Industrial Applicability

[37] In the slotted waveguide antenna for receiving circularly polarized waves according to the present invention, a dielectric plate having a specified dielectric constant and thickness is formed between an upper conductive plate with slots and a polarizer for converting linearly polarized waves into circularly polarized waves to facilitate impedance matching with the space impedance. Thus, it is possible to improve the gain of the antenna and enhance the axial ratio and axial ratio bandwidth of circularly polarized waves by reducing the antenna loss according to the impedance mismatching generated in shifting the use frequency.

Claims

Claims

[1] A slotted waveguide antenna for reception of circularly polarized waves, which includes a lower conductive plate and an intermediate conductive plate which are coupled to each other to have a feeding line and a waveguide to which satellite frequency signals are transmitted and an upper conductive plate which is coupled to an upper portion of the intermediate conductive plate and has a plurality of cavities and slots to communicate with the waveguide so as to transmit and receive satellite frequency signals, the slotted waveguide antenna comprising: a polarizer (100) with strip conductors (110) for converting linearly polarized waves into circularly polarized waves and matching stubs (120) which are formed at an upper portion of the upper conductive plate (200); and a dielectric plate (500) which is disposed between the upper conductive plate (200) and the polarizer (100) to perform impedance matching with space impedance.

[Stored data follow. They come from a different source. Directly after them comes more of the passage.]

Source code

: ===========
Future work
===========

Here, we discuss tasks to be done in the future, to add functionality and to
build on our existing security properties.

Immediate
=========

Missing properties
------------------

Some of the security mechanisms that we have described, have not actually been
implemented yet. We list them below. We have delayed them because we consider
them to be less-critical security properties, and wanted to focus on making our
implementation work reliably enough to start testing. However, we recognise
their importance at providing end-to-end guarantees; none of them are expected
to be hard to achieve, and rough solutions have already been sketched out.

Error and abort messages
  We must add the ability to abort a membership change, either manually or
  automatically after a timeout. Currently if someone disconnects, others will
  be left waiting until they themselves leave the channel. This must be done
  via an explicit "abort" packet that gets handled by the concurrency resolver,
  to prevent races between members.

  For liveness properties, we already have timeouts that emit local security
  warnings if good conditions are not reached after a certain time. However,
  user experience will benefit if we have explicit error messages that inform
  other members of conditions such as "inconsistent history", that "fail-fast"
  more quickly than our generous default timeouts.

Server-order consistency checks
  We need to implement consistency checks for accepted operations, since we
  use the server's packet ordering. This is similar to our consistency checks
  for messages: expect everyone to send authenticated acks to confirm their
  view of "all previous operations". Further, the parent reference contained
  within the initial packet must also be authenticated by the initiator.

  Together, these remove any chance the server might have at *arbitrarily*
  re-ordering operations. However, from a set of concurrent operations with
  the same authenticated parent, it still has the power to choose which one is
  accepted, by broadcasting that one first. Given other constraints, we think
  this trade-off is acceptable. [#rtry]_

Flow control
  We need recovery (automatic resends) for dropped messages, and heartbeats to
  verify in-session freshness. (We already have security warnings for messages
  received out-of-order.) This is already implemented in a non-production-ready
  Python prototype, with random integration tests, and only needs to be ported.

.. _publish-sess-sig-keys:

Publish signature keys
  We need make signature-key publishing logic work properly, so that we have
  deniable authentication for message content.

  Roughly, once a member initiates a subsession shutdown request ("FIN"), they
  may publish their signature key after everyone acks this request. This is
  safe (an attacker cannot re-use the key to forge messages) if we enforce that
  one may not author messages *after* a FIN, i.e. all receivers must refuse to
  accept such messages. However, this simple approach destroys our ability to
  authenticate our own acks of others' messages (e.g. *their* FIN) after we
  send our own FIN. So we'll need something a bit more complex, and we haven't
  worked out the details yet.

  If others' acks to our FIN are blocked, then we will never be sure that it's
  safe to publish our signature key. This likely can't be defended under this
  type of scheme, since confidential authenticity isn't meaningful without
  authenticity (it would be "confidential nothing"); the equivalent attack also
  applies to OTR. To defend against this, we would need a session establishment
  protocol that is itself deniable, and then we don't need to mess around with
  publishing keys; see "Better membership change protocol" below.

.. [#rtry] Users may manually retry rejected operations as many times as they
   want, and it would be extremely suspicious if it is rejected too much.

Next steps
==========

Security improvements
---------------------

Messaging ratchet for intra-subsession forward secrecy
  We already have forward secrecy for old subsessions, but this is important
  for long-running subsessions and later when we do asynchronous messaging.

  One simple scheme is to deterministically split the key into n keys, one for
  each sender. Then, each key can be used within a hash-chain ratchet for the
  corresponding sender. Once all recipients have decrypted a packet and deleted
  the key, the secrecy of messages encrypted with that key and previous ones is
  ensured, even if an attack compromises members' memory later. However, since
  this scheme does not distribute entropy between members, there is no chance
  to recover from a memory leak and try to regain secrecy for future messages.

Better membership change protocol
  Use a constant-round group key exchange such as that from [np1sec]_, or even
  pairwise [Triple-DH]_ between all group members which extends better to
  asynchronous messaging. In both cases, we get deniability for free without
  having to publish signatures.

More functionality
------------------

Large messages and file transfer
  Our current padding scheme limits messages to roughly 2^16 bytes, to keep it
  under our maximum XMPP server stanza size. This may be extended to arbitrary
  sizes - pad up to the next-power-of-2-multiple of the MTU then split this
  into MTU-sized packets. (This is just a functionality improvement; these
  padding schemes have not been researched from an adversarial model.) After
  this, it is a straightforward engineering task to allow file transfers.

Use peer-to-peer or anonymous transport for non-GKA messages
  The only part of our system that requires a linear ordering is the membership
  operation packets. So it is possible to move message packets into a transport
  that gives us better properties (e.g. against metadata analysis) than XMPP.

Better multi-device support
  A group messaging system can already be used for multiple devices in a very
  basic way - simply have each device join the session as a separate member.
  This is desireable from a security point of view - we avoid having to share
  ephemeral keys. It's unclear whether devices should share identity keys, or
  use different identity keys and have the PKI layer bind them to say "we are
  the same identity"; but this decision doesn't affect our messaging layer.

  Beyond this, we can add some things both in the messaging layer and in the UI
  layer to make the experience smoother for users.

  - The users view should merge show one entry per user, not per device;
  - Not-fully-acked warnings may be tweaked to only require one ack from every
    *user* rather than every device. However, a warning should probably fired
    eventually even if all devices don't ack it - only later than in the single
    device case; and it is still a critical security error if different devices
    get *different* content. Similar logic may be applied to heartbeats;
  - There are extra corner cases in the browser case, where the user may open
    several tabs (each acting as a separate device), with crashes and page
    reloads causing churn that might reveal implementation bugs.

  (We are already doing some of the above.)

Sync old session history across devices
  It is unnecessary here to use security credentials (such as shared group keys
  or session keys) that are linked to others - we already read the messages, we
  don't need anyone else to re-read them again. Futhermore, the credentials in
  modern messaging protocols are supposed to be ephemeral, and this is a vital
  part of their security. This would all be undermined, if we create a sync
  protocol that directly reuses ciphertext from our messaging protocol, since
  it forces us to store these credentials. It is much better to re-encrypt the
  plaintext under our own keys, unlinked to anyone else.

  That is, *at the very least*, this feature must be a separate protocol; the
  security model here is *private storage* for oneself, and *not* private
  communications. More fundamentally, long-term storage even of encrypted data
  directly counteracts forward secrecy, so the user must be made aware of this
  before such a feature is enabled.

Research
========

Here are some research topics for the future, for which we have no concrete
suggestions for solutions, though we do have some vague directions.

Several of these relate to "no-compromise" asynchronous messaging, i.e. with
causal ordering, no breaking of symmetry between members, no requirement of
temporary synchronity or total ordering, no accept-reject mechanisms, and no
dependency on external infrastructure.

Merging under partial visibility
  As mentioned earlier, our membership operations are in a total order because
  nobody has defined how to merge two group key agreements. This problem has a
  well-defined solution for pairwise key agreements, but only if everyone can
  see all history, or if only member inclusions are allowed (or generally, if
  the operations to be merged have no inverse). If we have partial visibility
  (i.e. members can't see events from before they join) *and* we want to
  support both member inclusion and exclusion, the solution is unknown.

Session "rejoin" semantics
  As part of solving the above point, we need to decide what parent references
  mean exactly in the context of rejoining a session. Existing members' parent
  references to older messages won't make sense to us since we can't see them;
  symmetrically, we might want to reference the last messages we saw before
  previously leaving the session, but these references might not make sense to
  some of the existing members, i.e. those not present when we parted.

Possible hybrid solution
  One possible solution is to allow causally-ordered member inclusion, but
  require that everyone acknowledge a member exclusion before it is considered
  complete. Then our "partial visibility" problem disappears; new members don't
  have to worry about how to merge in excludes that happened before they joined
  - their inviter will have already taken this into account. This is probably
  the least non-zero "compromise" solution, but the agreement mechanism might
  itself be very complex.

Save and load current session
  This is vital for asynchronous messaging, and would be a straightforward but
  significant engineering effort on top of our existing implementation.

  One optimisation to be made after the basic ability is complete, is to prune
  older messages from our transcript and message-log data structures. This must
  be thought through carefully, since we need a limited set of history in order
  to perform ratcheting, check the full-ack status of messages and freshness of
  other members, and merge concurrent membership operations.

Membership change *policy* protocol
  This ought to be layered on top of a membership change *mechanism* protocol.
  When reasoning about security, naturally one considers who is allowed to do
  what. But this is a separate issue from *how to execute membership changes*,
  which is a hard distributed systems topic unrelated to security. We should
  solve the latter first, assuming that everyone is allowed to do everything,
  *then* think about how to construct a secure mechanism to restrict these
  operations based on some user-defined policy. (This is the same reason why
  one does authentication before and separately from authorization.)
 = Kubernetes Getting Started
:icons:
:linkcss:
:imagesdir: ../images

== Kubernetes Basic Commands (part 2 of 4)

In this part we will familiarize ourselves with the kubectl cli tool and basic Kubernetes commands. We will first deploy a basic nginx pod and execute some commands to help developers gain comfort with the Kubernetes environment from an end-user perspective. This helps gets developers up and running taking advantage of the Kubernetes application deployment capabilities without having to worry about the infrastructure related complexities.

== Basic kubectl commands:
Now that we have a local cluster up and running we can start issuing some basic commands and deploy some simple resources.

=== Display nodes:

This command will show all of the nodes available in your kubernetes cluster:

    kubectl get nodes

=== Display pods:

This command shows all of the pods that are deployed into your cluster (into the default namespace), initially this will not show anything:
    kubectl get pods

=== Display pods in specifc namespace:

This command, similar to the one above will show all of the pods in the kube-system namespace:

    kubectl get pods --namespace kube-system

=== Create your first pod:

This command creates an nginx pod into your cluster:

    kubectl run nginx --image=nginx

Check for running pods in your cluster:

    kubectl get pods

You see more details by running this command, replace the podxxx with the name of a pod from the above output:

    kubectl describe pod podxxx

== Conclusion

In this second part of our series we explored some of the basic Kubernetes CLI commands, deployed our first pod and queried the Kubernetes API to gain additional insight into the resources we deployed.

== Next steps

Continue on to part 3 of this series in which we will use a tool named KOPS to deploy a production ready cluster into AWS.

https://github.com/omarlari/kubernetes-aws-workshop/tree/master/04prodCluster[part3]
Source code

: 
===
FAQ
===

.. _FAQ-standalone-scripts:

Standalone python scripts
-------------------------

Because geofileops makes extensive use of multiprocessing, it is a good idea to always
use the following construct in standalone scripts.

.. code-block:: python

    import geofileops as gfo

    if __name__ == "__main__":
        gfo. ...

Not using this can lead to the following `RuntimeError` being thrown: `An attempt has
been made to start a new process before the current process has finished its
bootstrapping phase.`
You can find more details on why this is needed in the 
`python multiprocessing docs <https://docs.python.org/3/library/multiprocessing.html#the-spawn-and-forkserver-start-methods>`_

[2] The slotted waveguide antenna according to claim 1, wherein the dielectric plate

(500) is coupled to the polarizer (100) and the upper conductive plate (200) respectively disposed above and below the dielectric plate (500) through double- sided tapes (510).

[3] The slotted waveguide antenna according to claim 2, wherein through holes

(511) are formed on the double-sided tapes (510) at positions corresponding to the slots (210) formed on the upper conductive plate (200) disposed below the double-sided tape (510).

[4] The slotted waveguide antenna according to claim 1, wherein the dielectric plate

(500) is formed to have a dielectric constant of 1 ~ 2.